The nitty-gritty proved not so nice for poverty-stricken school districts, with one top Democrat suggesting the governor's education funding formula would decimate schools in Gary and Indianapolis.

But the budget plan would provide the full $14 million requested to complete Little Calumet River flood protection levees.

"As soon as I found it I went and thanked the governor," said Sen. Frank Mrvan, D-Hammond. "He was real happy. I was happy. I thought he was gonna kiss me there."

Meanwhile, the Gary Community School Corp. must prepare to turn the other cheek. Beset by falling enrollment, the district would see combined state and federal stimulus funding decline from $111 million this year to an estimated $99 million in 2011 under Daniels' budget.

"Education, unfortunately, is resource-driven," said House Ways and Means Chairman William Crawford, D-Indianapolis. "The fact they're writing off Indianapolis and Gary school systems is tragic."

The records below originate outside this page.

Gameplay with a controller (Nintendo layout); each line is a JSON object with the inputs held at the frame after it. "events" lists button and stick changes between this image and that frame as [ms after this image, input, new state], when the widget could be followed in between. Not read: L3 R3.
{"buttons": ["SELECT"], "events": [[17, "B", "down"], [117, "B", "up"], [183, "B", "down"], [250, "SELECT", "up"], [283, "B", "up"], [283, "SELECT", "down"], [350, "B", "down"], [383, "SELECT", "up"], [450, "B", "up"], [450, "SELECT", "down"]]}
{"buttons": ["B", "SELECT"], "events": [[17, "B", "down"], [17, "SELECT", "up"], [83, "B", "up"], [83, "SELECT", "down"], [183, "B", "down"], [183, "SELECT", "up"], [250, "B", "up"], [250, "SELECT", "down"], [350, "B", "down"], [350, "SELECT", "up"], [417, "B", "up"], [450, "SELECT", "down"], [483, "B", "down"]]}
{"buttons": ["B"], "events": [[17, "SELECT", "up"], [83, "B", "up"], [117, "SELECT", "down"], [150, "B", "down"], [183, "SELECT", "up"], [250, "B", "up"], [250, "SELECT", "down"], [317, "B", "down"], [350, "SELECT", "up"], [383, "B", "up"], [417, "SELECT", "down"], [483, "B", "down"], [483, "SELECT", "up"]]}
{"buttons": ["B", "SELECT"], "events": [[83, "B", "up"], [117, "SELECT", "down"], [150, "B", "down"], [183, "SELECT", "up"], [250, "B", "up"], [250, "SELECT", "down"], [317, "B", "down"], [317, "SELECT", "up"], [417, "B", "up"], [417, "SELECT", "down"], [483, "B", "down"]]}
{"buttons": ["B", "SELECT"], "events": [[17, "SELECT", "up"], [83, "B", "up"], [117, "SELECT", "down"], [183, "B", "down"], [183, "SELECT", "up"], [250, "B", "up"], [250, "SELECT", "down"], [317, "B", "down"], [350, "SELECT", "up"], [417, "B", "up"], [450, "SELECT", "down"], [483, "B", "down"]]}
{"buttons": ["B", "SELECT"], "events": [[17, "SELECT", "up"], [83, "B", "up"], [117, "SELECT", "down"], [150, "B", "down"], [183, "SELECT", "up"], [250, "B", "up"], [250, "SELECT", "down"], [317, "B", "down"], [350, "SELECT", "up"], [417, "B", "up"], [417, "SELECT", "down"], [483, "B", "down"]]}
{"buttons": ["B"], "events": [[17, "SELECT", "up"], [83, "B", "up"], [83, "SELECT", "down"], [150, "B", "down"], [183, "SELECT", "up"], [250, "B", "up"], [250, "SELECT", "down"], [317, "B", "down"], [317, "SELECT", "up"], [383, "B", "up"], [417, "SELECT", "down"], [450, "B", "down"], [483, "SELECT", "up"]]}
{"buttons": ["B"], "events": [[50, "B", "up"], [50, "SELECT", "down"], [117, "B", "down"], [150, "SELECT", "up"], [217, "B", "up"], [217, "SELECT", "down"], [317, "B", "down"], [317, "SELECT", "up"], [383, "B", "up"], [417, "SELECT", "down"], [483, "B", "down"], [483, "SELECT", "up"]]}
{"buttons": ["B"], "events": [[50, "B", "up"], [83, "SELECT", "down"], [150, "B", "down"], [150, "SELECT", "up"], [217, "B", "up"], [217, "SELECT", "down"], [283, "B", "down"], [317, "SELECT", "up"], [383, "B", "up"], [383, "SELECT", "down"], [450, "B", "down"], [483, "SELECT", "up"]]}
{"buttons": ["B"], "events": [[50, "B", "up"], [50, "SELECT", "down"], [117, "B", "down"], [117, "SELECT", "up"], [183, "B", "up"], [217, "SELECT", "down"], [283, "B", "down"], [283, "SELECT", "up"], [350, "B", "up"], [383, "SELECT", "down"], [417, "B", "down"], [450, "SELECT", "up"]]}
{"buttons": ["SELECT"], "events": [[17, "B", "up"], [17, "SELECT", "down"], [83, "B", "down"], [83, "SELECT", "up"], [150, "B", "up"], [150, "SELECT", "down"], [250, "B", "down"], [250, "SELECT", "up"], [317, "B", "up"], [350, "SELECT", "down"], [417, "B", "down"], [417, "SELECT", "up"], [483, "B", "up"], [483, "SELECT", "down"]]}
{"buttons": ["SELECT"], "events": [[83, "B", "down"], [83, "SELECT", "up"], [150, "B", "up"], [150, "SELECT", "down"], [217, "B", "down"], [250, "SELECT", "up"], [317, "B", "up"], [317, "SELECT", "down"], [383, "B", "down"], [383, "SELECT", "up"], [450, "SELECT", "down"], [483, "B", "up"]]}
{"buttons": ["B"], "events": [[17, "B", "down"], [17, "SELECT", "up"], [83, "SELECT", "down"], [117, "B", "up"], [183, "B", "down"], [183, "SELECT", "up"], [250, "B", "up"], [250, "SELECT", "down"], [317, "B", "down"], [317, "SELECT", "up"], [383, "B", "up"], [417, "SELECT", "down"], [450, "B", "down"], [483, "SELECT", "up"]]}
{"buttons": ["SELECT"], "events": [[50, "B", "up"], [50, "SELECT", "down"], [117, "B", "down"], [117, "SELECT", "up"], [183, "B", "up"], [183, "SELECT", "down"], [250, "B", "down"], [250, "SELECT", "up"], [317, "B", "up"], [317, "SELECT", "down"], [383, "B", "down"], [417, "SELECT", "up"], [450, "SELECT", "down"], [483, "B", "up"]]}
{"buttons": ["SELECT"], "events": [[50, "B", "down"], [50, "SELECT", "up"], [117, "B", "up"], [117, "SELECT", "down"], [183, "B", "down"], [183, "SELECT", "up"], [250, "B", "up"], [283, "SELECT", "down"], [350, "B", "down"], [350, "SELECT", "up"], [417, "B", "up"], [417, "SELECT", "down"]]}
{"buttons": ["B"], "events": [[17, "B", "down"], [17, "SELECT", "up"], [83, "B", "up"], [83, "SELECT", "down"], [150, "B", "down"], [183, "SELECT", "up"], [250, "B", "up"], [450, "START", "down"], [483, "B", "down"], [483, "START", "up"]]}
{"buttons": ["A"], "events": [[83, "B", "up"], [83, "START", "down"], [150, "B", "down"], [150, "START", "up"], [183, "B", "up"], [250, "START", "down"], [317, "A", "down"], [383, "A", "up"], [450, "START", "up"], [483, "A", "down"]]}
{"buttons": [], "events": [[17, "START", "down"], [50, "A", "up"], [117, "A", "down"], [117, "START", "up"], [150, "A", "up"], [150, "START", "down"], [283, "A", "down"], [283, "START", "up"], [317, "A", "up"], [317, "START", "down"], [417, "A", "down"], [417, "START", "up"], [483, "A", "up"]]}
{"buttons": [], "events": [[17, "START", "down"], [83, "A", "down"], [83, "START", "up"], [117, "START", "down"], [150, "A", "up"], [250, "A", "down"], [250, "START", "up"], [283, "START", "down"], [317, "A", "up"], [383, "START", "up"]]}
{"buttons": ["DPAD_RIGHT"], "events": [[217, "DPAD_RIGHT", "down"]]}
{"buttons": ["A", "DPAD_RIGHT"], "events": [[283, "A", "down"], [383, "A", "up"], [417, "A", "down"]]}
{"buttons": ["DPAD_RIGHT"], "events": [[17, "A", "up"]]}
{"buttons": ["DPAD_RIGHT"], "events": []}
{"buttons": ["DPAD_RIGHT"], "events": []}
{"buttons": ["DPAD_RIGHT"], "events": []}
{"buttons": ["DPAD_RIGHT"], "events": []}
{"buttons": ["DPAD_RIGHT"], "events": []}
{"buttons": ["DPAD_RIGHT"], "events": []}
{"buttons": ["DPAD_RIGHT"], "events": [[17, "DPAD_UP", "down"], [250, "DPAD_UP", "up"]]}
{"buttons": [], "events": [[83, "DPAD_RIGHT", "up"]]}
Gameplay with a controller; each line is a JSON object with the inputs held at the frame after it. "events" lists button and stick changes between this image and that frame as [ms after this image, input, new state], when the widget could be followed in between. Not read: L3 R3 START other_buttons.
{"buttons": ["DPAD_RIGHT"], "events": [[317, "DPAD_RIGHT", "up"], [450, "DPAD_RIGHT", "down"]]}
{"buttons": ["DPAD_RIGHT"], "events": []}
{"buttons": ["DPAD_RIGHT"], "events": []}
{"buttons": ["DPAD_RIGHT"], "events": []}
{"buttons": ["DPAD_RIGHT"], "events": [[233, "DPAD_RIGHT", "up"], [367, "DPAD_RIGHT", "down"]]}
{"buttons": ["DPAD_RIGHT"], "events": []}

While Democrats didn't raise hackles about the overall size of the two-year, $28.5 billion budget plan, they made clear that divvying up more than $6 billion a year in education funding will be a key battle.

The governor includes $400 million in federal stimulus money flowing directly to school districts when he says his budget would give schools an average increase of 2 percent in each of the next two years. Despite a per-student funding increase of $717, Gary's expected enrollment decline would result in an overall loss of $12 million a year.

In general, districts with steady or growing enrollment would fare better. Valparaiso Community Schools, for instance, would see its state support rise to $38.1 million in 2011 from $35.9 million this year, which reflects a per-student increase of $161.

State universities would face 4 percent operating budget cuts, but the governor wants to tap federal stimulus dollars to bankroll $275 million in campus repairs and renovations and $137 million for 10 new construction projects.

"Let's get busy right now," Daniels told lawmakers. "Let's pay for it in cash."

The emphasis on "shovel-ready" projects kept a $33 million replacement for Indiana University Northwest's flood-ruined Tamarack Hall off the governor's project list. Also absent is a $3.5 million annual subsidy to public broadcasting stations, including Lakeshore Public Television Channel 56.

Overall, the governor's plan portends a productive start to the special session, said Sen. Appropriations Chairman Luke Kenley, R-Noblesville. The regular session ended April 29 with bipartisan bickering and a firm stance by the spend-conscious governor.

"I feel like you've gone more than half way to meet us," Kenley told Daniels.